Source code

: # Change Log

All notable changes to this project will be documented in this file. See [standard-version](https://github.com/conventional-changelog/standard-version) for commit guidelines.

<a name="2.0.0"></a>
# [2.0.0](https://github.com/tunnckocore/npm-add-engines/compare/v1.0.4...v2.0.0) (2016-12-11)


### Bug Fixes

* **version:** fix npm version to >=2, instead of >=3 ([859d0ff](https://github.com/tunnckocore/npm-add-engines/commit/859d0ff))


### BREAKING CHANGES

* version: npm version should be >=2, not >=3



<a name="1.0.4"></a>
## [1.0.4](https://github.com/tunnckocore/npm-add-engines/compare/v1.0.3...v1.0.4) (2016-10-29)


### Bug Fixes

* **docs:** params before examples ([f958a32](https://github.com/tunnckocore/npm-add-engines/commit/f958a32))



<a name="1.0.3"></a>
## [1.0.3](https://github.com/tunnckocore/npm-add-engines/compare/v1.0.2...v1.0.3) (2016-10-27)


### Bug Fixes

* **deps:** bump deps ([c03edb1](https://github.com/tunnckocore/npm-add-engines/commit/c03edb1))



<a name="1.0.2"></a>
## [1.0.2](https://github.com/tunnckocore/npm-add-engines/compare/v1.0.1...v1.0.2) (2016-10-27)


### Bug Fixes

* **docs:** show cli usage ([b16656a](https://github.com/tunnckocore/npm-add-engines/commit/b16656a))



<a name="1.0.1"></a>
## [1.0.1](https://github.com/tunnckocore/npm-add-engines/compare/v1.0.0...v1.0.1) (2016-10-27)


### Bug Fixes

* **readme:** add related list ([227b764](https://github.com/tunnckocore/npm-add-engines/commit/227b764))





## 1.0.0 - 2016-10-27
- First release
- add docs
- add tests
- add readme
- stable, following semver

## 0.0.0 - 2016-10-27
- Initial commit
□ □ □ □ □
- _Instruction_
Repeat the data above without any change, starting at the line that contains "show cli usage" and continuing through the final line.

- _Answer box_
* **docs:** show cli usage ([b16656a](https://github.com/tunnckocore/npm-add-engines/commit/b16656a))



<a name="1.0.1"></a>
## [1.0.1](https://github.com/tunnckocore/npm-add-engines/compare/v1.0.0...v1.0.1) (2016-10-27)


### Bug Fixes

* **readme:** add related list ([227b764](https://github.com/tunnckocore/npm-add-engines/commit/227b764))





## 1.0.0 - 2016-10-27
- First release
- add docs
- add tests
- add readme
- stable, following semver

## 0.0.0 - 2016-10-27
- Initial commit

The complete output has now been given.